At the forum, HDS presented their SRM roadmap. If it all comes to fruition then I'll be able to do my provisioning, monitoring and other storage management tasks using my Blackberry whilst sipping Pina Colada's on a Carribbean beach. Back in the real world, my concern is that if the existing tools don't even install cleanly, how am I expected to trust a tool which is moving my disks around dynamically in the background?

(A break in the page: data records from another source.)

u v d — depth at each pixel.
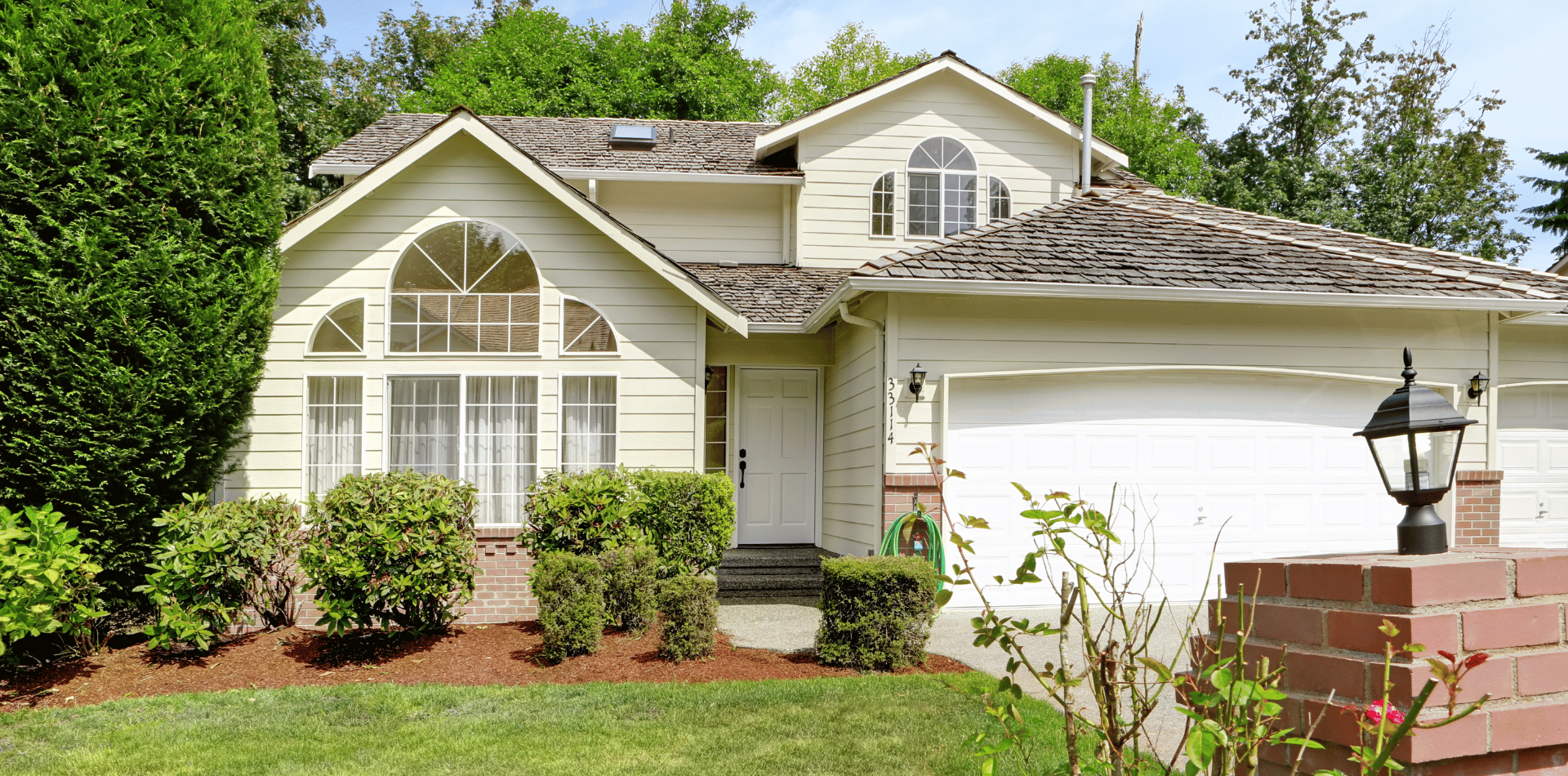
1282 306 11.51
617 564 9.62
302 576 10.35
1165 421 11.30
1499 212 35.94
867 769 5.92
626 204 15.95
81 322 8.62
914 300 10.90
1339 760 2.33
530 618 10.90
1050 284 10.56
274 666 8.78
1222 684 2.31
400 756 6.34
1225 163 34.78
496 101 28.31
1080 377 11.20
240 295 9.62
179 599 9.02
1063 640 2.89
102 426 8.76
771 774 5.89
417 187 11.54
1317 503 11.55
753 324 12.77
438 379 11.52
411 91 33.84
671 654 8.59
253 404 11.25
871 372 11.60
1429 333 11.79
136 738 6.76
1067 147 16.28
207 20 9.59
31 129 8.55
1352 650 2.28
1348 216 30.39
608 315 11.68
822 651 8.47
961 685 7.70
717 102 29.81
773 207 16.19
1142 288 10.69
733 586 12.32
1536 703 2.22
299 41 28.12
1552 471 12.76
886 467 10.82
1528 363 12.76
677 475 10.84
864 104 15.75
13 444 8.50
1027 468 11.05
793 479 14.50
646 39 32.28
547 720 7.00
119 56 8.95
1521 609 2.23
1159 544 11.19
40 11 8.75
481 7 35.97
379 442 11.37
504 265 11.62
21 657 8.77
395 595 9.06
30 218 8.70
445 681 8.33
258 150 9.98
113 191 8.83
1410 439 2.85
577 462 11.58
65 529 8.09
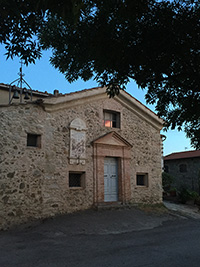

It's easy for me to target HDS in this instance but all vendors are equally culpable. I think there's a need for vendors to "walk before they can run". Personally, I'd have more trust in a software tool that was 100% reliable than one which offered me lots of new whizzy features. Vendors, get the basics sorted. Get confidence in your tools and build on that. That way I might get to do provisioning from the beach before I'm too old and grey to enjoy it.
2 comments:
Hi Chris. How's it going? I've been banging my head against a brick wall trying to install HiCommand Device Manager on a VM until I saw your post on the subject! I've never heard of DEP before. It would have been nice if Windows had given out some sort of error rather than just killing the install process. Is that what you were finding?
Hi Richard, yes, Windows just appears to kill the process however if you look in the event log you can see the problem there. I only resolved the issue with a call to HDS. The problem occurs on VM and non-VM installations so its not a virtualisation specific issue. HDS need to sort out their software to run with Wink23!